## TASK GOAL
Write what comes next in the parliamentary speech about betting shops clustering on high streets, picking up after its final sentence.

Mr Lammy: I am coming to that, but I am happy to acknowledge that there were mistakes in the 2005 Act. When the hon. Gentleman reads the Hansard reports of debates on that measure, he will find virtually no discussion of bookmakers. As he might remember, although he was not a Member of the House at the time, the debate was predominantly about super-casinos. That is precisely why the problems I am talking about came in through the back door. That situation undermines the sustainability of high streets, limits the diversity of footfall and acts as a deterrent to any prospective business that is looking to invest in our area. We sacrifice the diversity and vibrancy of a high street by allowing an increasing number of shop fronts to be occupied by the same, narrow-appealing trade.
Outside Wood Green tube station, there are five shops within 150 metres, three with the same operator. Along Green lanes there are nine gambling premises within 300 metres. As I said, this debate is about Haringey, but the problem is broader. There are 10 betting shops within 300 metres of Ealing Broadway tube station. In Chinatown in Westminster, not far from here, there are more than 60 gambling premises within a five-minute walk of the pagoda. That is unacceptable. I joined the Chinese community just two weeks ago to campaign against the law that has allowed that to happen. Chinese owners of premises and shopkeepers are being driven out of the area. Even in Guildford, which is very different to my constituency, six gaming centres have packed into the same warehouse building. Clustering is so evident that even the industry lobby group, the Association of British Bookmakers, conceded in a recent parliamentary briefing that
"in areas of high population density, shops have clustered around particular high street locations."
Indeed, in an evidence session to the scrutiny committee of Haringey council, betting shop operators outlined why clustering is inevitable where there is an unfettered market, as is currently the case. Operators poach each other's development staff, and knowledge about the profitable locations is shared throughout the industry. Where a successful betting shop exists, rivals congregate nearby to share the profits. Clustering of betting shops is inevitable when regulation is as loose as it is.
It is also worth recognising what bookmakers have become over the past few years. What they offer is a far cry from the romantic vision of placing a small bet on the grand national. The main trade for bookmakers is through fixed-odds betting terminals, which are gaming machines that allow people to play casino games with casino stakes, but at three times the speed. They are highly addictive, allowing users to place stakes of £100 a time, and are known as the crack cocaine of betting for that reason. Such machines are what make betting shops profitable, and the limit of four per shop is what makes further betting premises viable. Betting shops increasingly resemble casinos, except that they do not require the same levels of regulation. Are we comfortable with the fact that a limitless number of betting shops can open up anywhere on our high streets? Are we comfortable that there are five such mini-casinos within
150 metres of the gates of John Loughborough secondary school, particularly given the industry's poor record on age verification? By allowing betting shops to proliferate and cluster, we risk normalising a form of gambling that is dangerously addictive and socially destructive.

## RECORDS PROVIDED
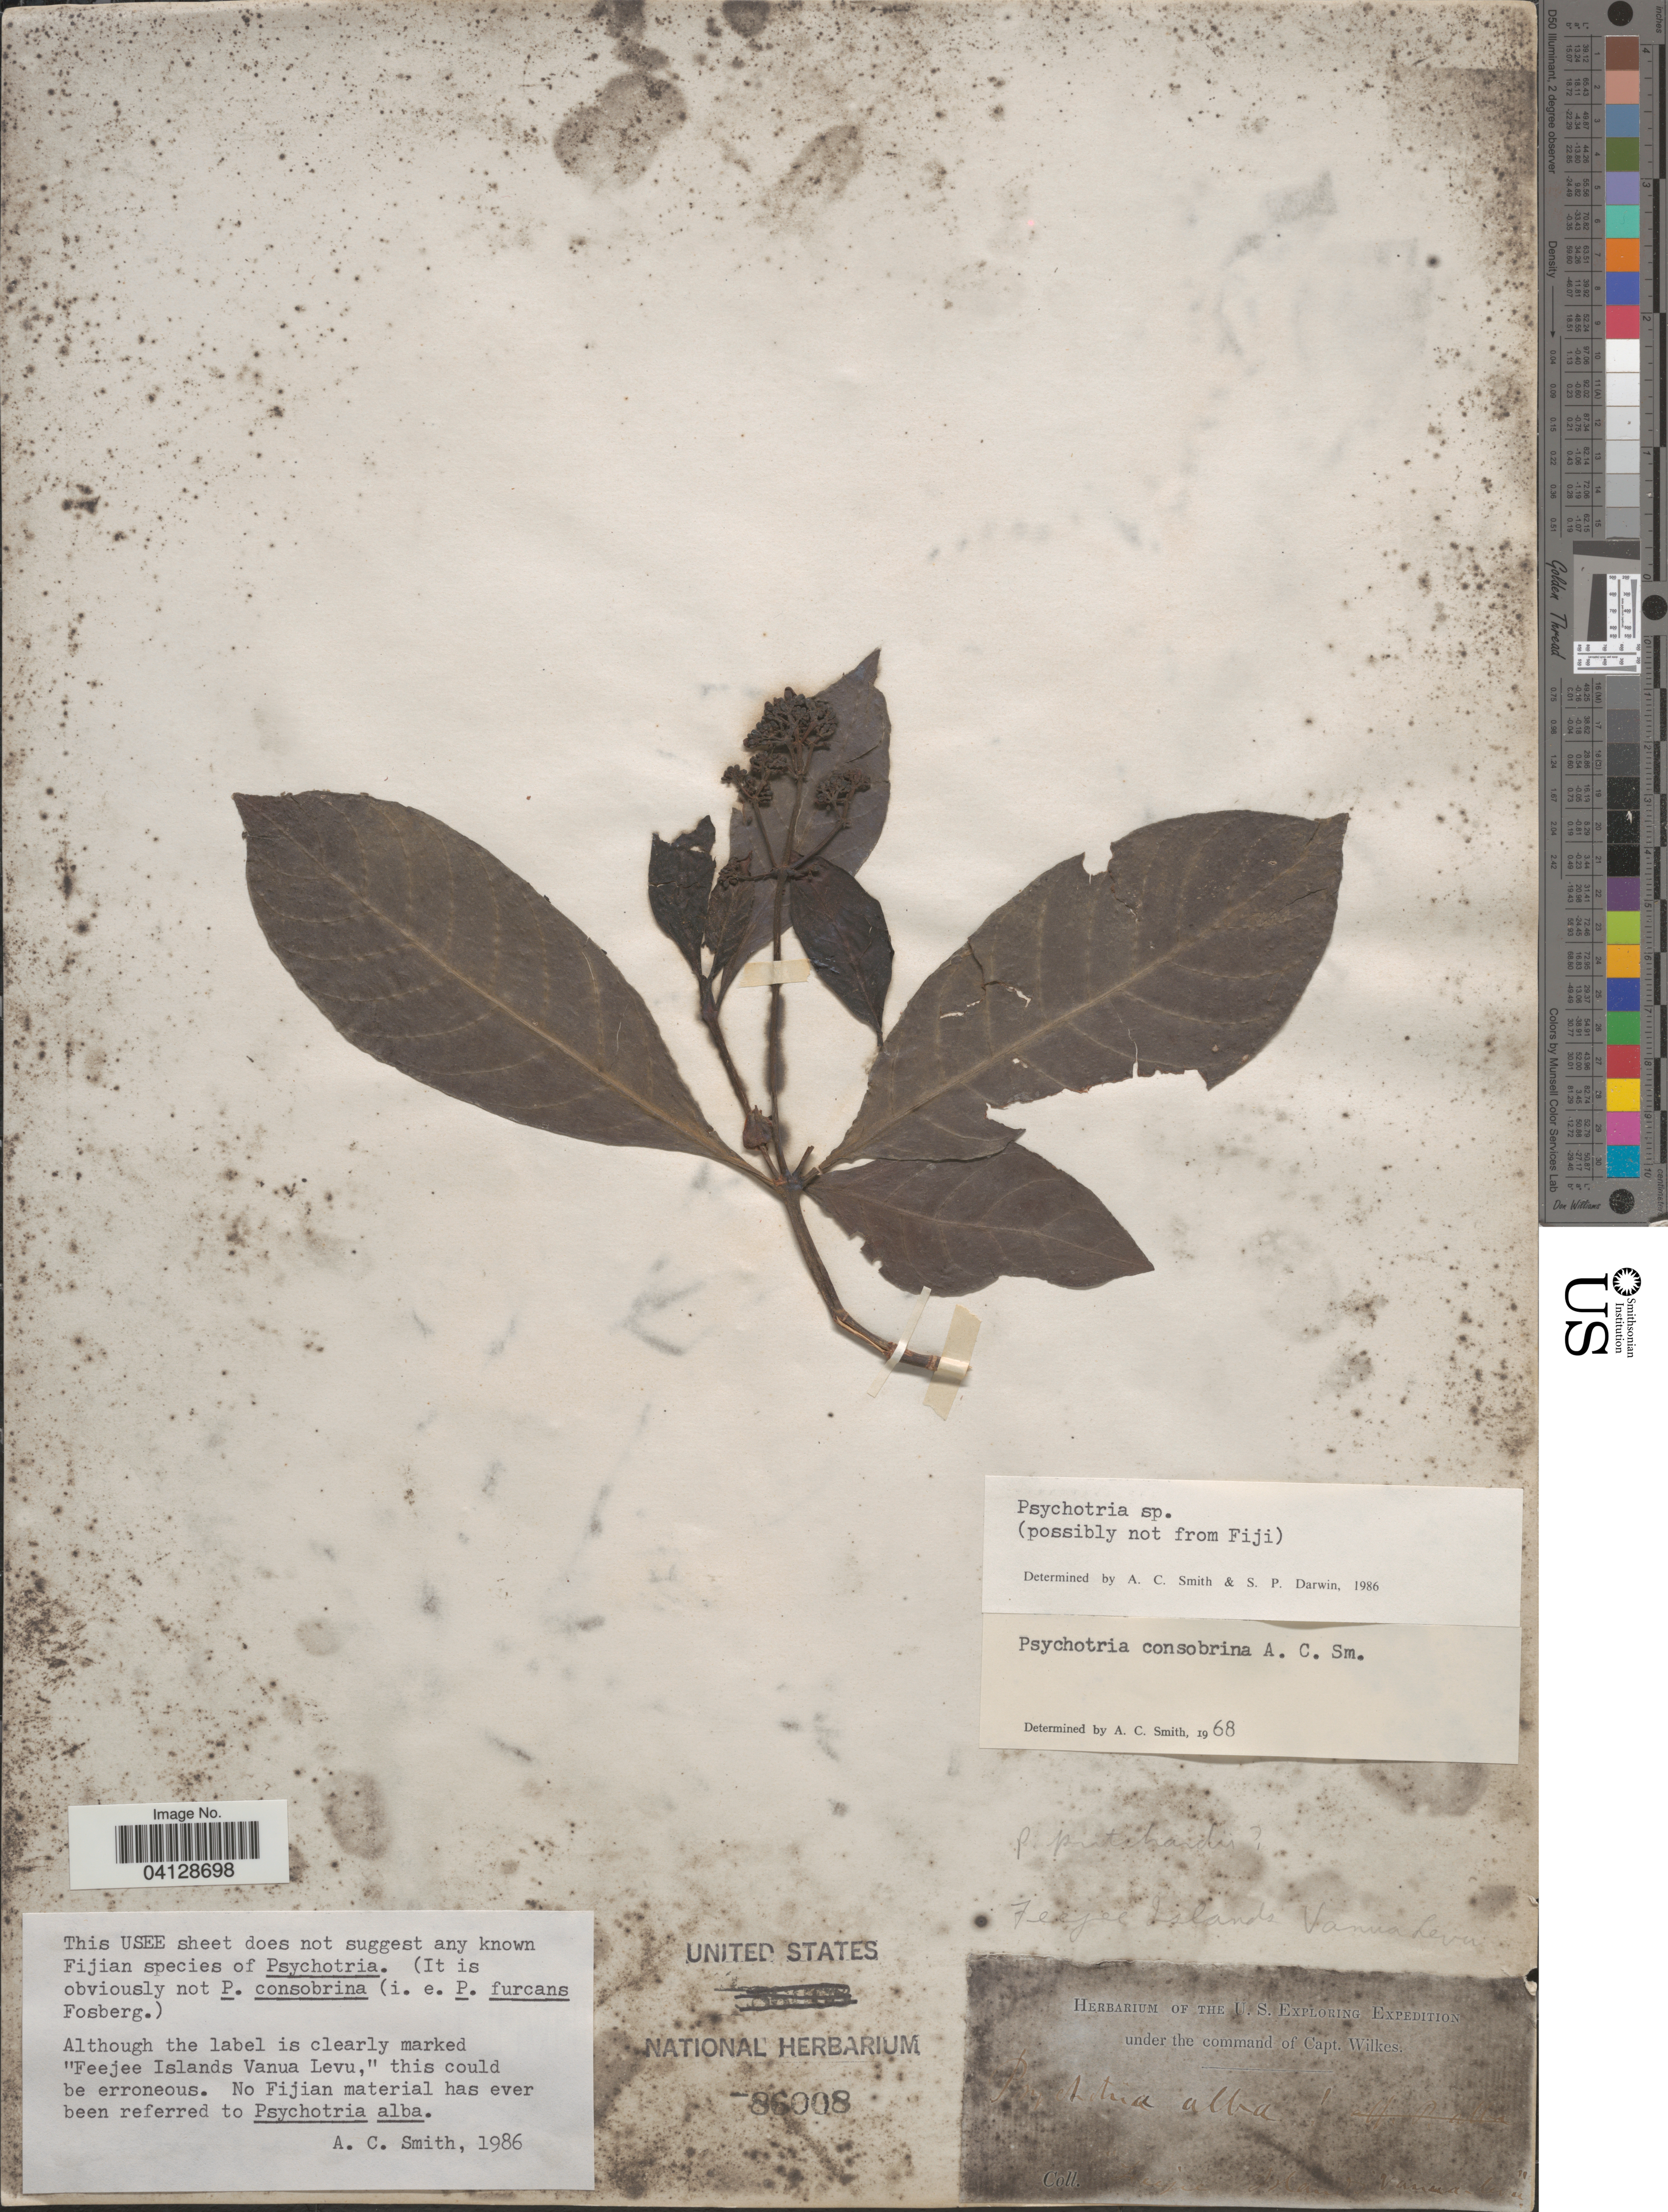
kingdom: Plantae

---

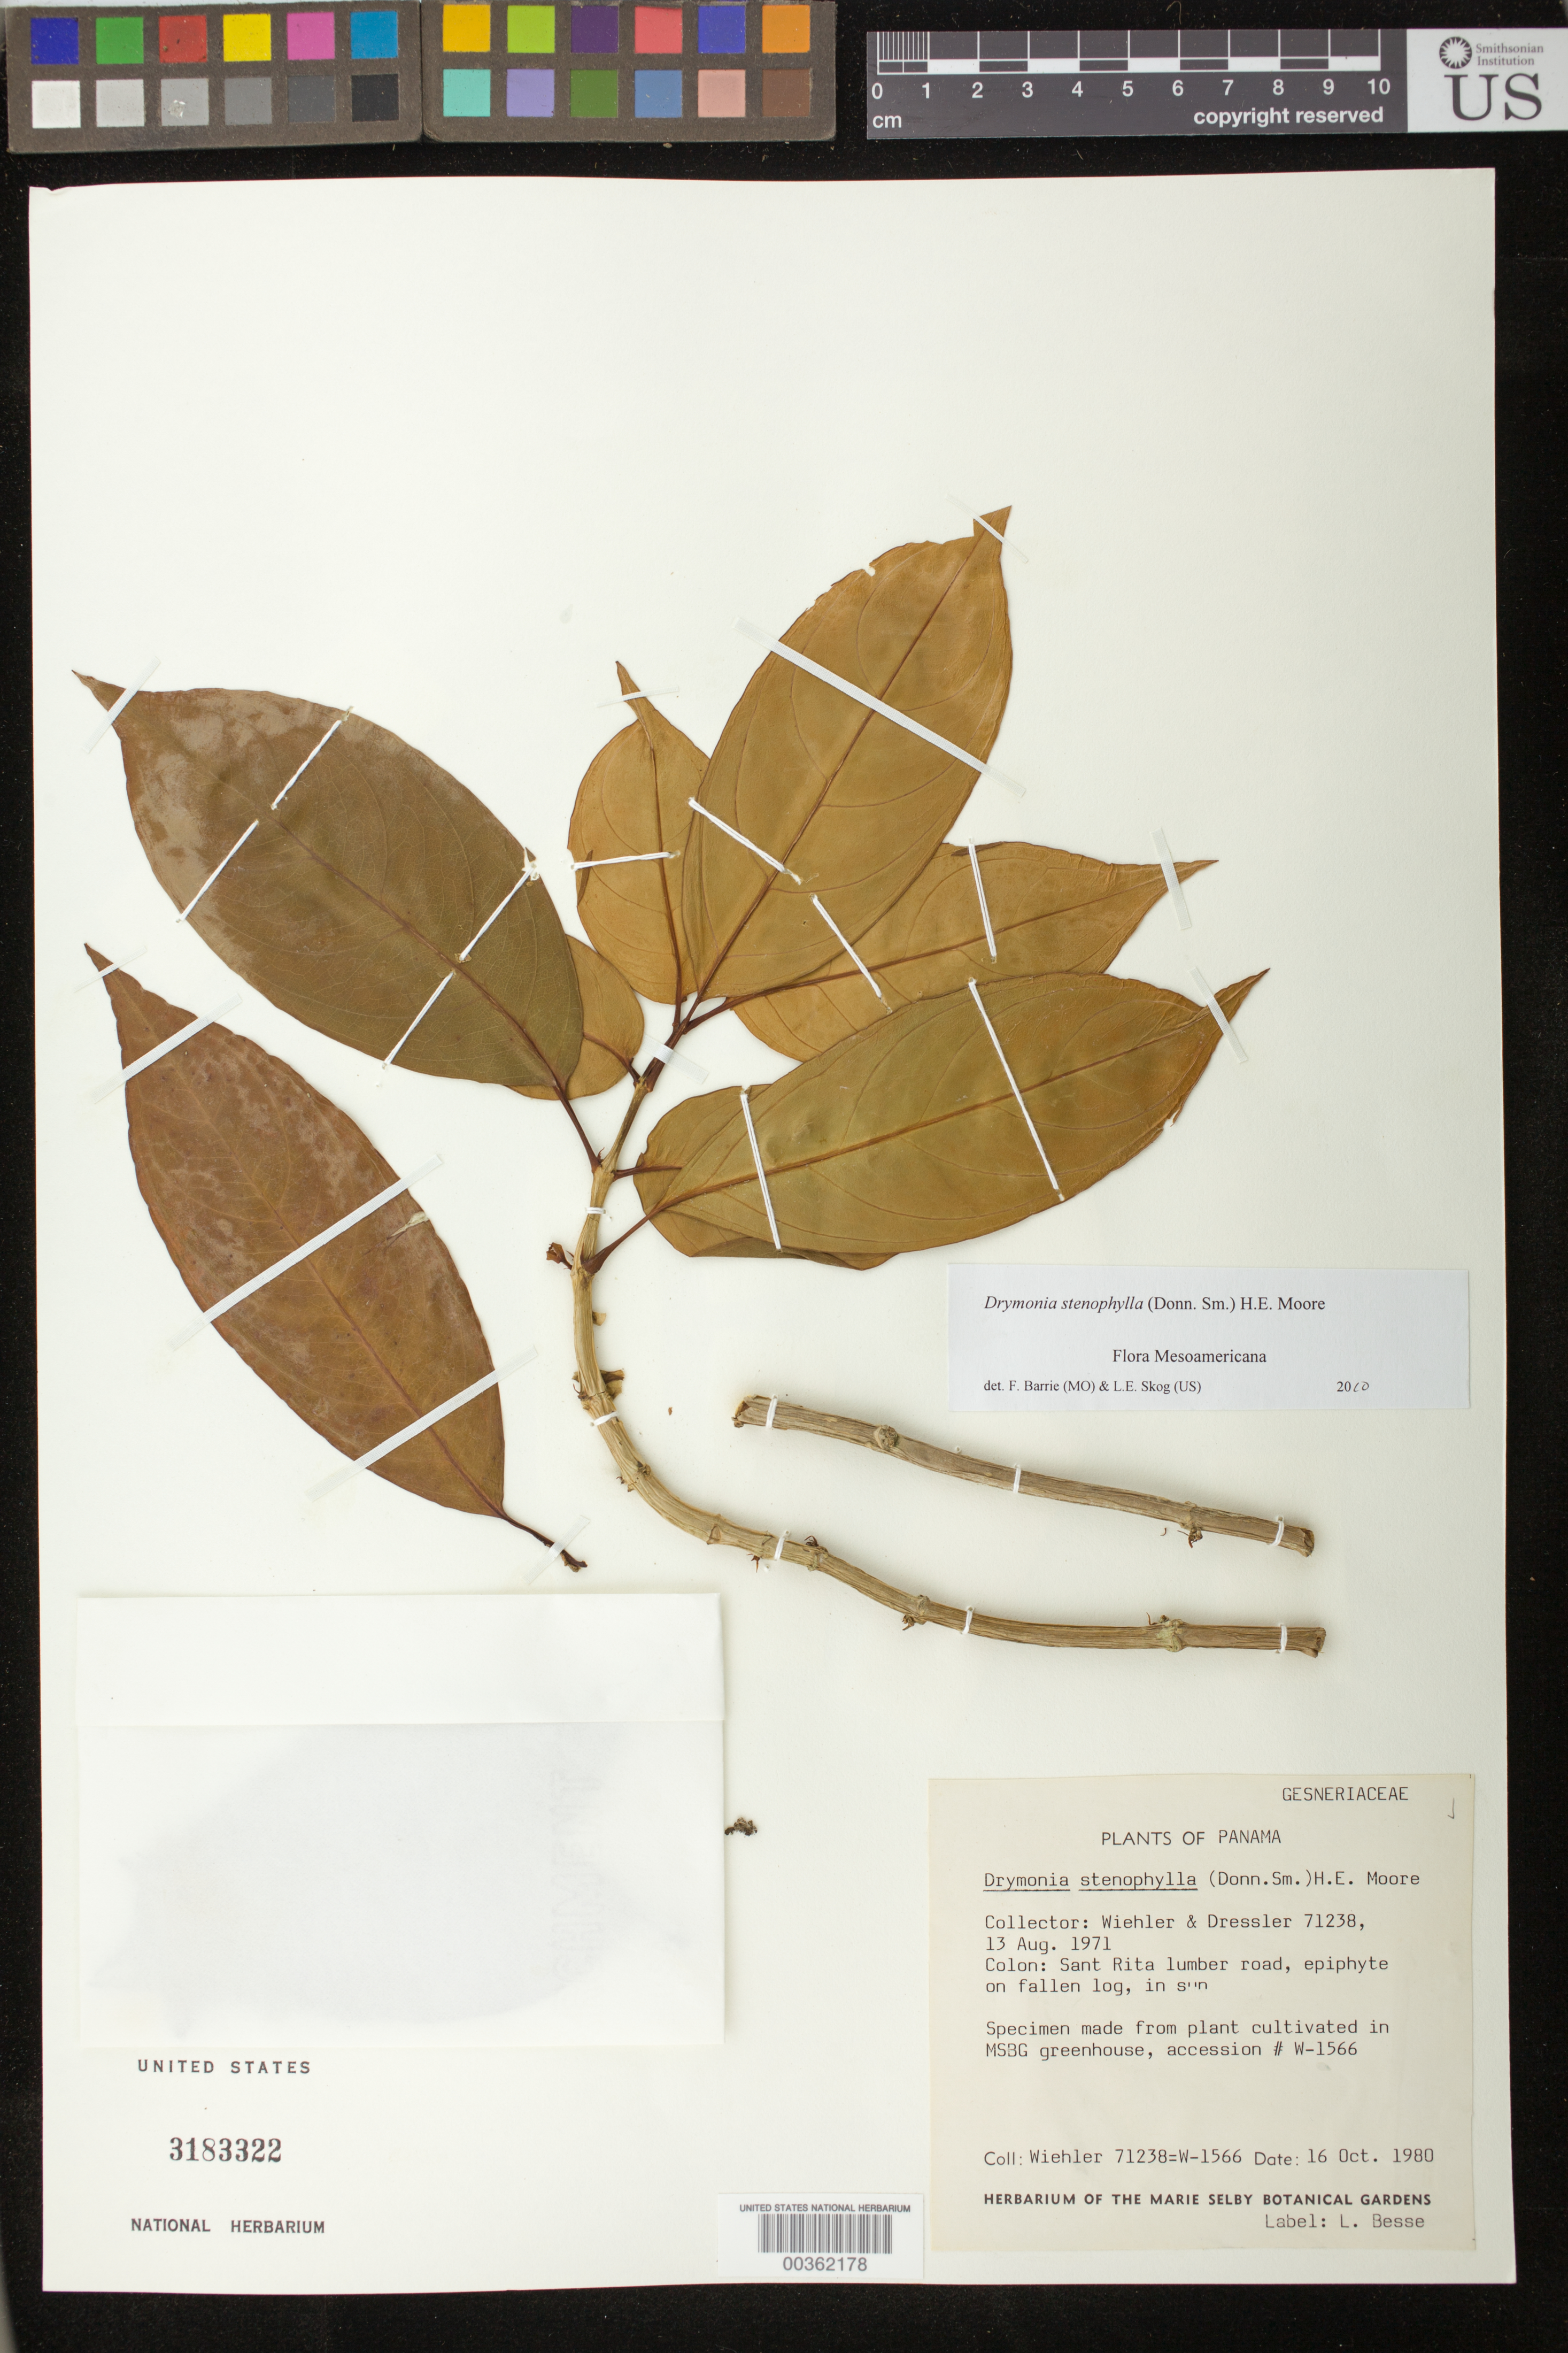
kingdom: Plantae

## ANSWER TO THIS PROBLEM
In Haringey, 2,000 residents have signed petitions against further betting shops. The local traders association has come out against further such shops opening, and tackling clustering receives cross-party support from local councillors. The issue is constantly brought up at local area assemblies, and people such as Ian Sygrave and Peter Lorimer have mounted campaigns to marshal the energy of local residents. Campaign groups such as Find Your Voice have held rallies outside proposed sites in Tottenham, and the people of Harringay online, the online community forum for those around the Green lanes area, have documented the changes to their local community through photos and maps. However, that consensus and energy cannot translate into action because the people of Haringey find themselves powerless.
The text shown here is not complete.